Est-ce que cet accueil hostile d’une partie des artistes du studio vous a miné ?

Non, pas vraiment, parce que nous savions qu’il s’agissait de préjugés absurdes. Tant que nous étions soutenus par les patrons du studio, les états d’âme de certains animateurs nous importaient peu. Notre seule crainte était que des réflexions négatives finissent par influencer la direction. Pendant le tournage, puis pendant la post-production du film, on faisait courir le bruit que le budget du film allait exploser, que nous n’arriverions pas à terminer Tron à temps, que les spectateurs ne supporteraient pas l’aspect des images de synthèse, etc. Heureusement, la direction voulait produire des films radicalement différents de l’image traditionnelle de Disney, car les spectateurs adolescents fuyaient leurs productions, et cela nous a énormément aidé. Sans le succès phénoménal de Star Wars, Disney ne se serait certainement pas lancé dans un projet comme Tron.

La sortie du film a souffert de certaines polémiques qui semblent bien dépassées aujourd’hui : on vous a notamment accusé de faire l’apologie des jeux vidéo, auxquels on reprochait de décerveler les enfants…

Oui, chacun sait que les dangers des jeux vidéo sont bien supérieurs à ceux de la pollution, des opérations frauduleuses des banquiers malhonnêtes, des changements climatiques et de la prolifération des armes nucléaires ! (rires) Franchement, on a vu pire dans le domaine des grandes menaces du troisième millénaire…Personne à l’époque n’a eu l’idée de critiquer le temps passé par des adultes supposés responsables devant des émissions de télévision débiles. Non : il fallait se focaliser sur les jeux vidéo, qui venaient tout juste de toucher le grand public. Je me souviens que j’étais souvent contraint de faire remarquer aux journalistes qu’un enfant qui joue à un jeu vidéo même très simple est actif, tandis qu’un téléspectateur est passif. Dès les années 80, on a pu se rendre compte que certains enfants autistes faisaient de nets progrès quand on leur donnait la possibilité de jouer à un jeu vidéo qui les obligeait à réagir…

Etiez-vous un fan de jeux vidéo, à l’époque de Tron?

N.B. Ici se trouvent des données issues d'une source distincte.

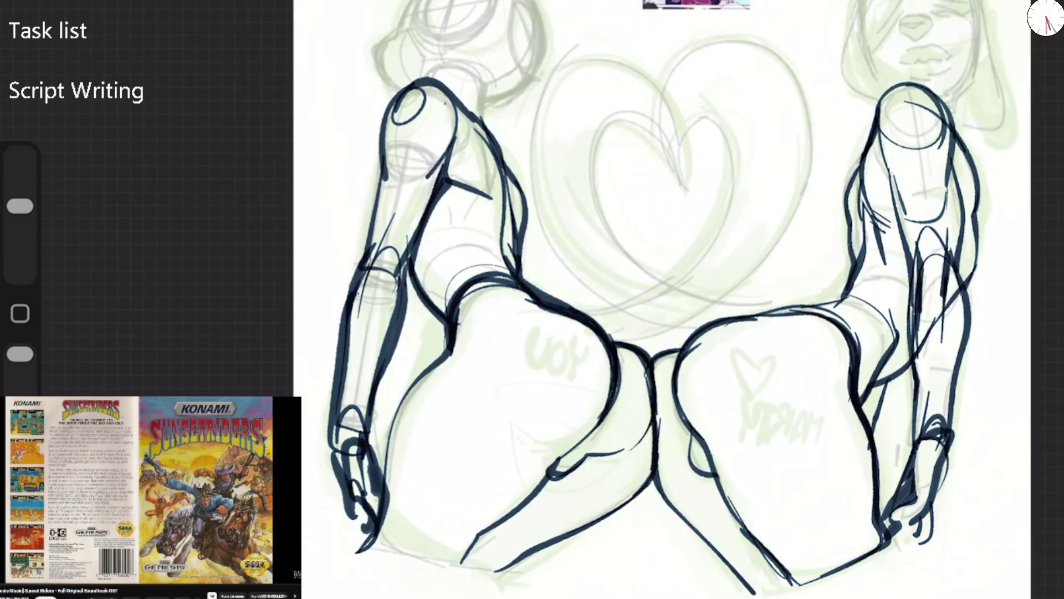
Outline the head's back, top and side, jaw, neck, ear loop and inner oval, then flip back
scroll(621, 300, "up", 3)
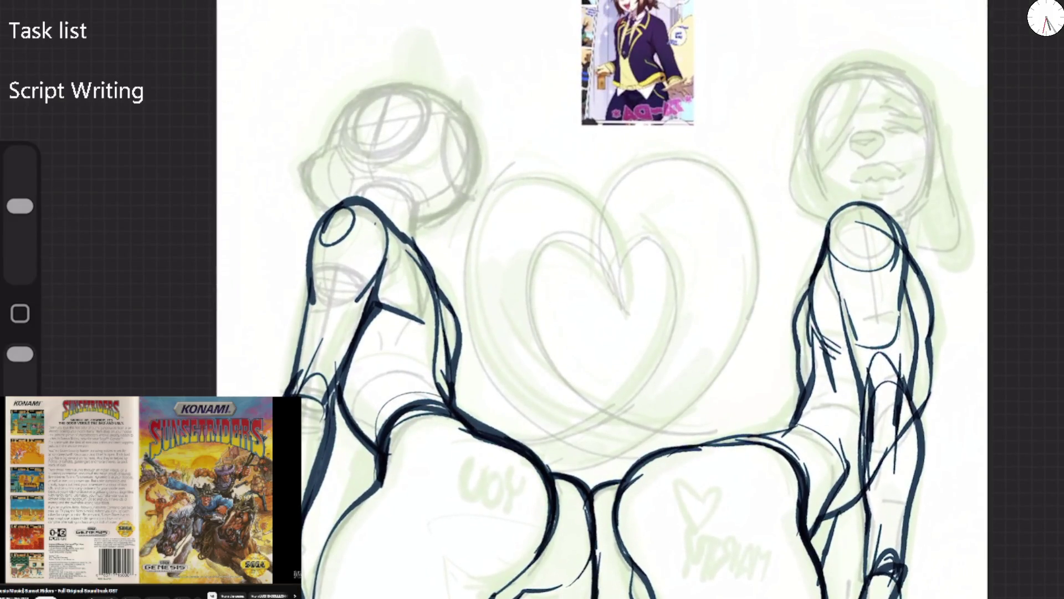
scroll(548, 82, "up", 3)
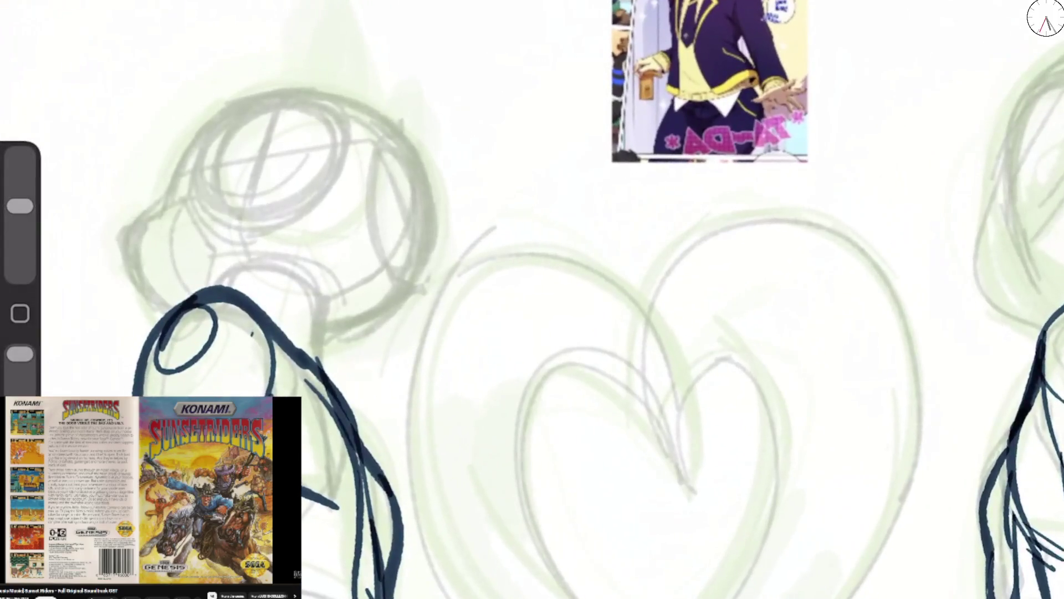
left_click_drag(183, 169, 383, 123)
mouse_move(228, 104)
left_mouse_down()
mouse_move(166, 197)
mouse_move(151, 319)
left_mouse_up()
mouse_move(125, 219)
left_mouse_down()
mouse_move(151, 321)
mouse_move(164, 316)
left_mouse_up()
mouse_move(133, 266)
left_mouse_down()
mouse_move(288, 80)
mouse_move(357, 86)
mouse_move(429, 149)
left_mouse_up()
left_click_drag(382, 117, 427, 271)
mouse_move(436, 233)
left_mouse_down()
mouse_move(313, 346)
mouse_move(320, 363)
left_mouse_up()
mouse_move(280, 293)
left_mouse_down()
mouse_move(214, 283)
mouse_move(322, 333)
left_mouse_up()
mouse_move(247, 103)
left_mouse_down()
mouse_move(310, 79)
mouse_move(335, 111)
mouse_move(210, 127)
left_mouse_up()
left_click(117, 320)
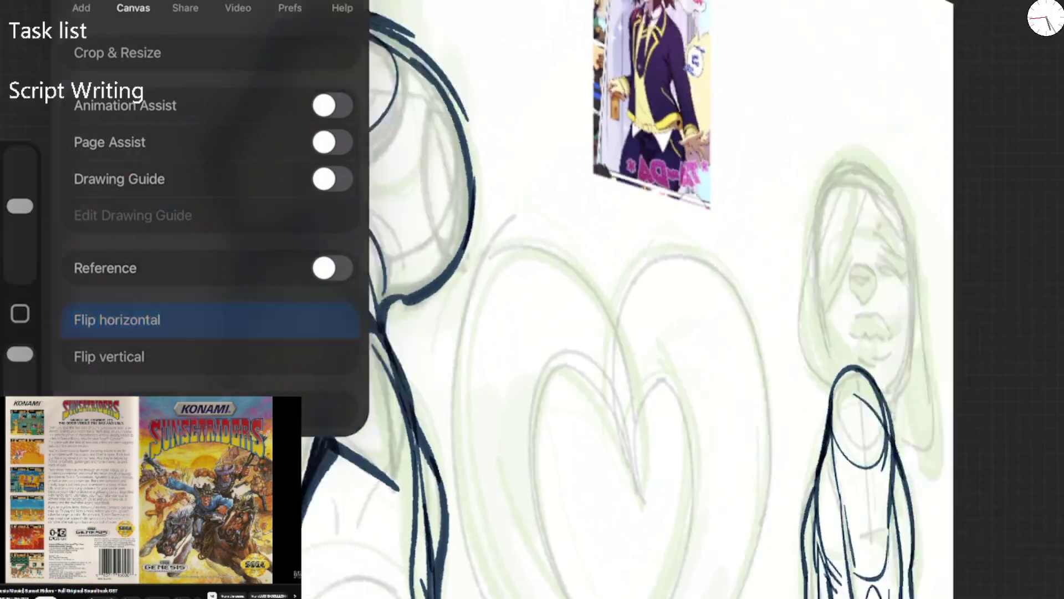
Ink lines across the right head and draw its two pointed ears
mouse_move(819, 89)
left_mouse_down()
mouse_move(853, 143)
mouse_move(870, 235)
left_mouse_up()
left_click_drag(891, 156, 682, 261)
mouse_move(821, 83)
left_mouse_down()
mouse_move(776, 111)
mouse_move(693, 114)
mouse_move(663, 128)
left_mouse_up()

L’êtes-vous toujours ?

Je l’étais et le je reste ! En 27 ans, les jeux vidéo ont fait trois fois plus de progrès que le cinéma en 50 ans. Rendez-vous compte du chemin accompli depuis Pong, et les casse-briques des origines. C’est phénoménal. Les jeux vidéo actuels permettent d’avoir un avant-goût de ce que pourra être le cinéma interactif : un divertissement aux images hyperréalistes, dans lequel on circulera librement. Le spectateur agira à sa guise, tout en étant pris dans la trame d’une histoire très vaste, dont les principales séquences et les rebondissements émotionnels seront scénarisés. Là, il traversera l’écran, car il deviendra le héros de cette histoire. Imaginez-vous dans votre domicile, face à un écran géant, plongé dans un univers en relief interactif, en train de vivre une telle expérience. Ce sera fabuleux.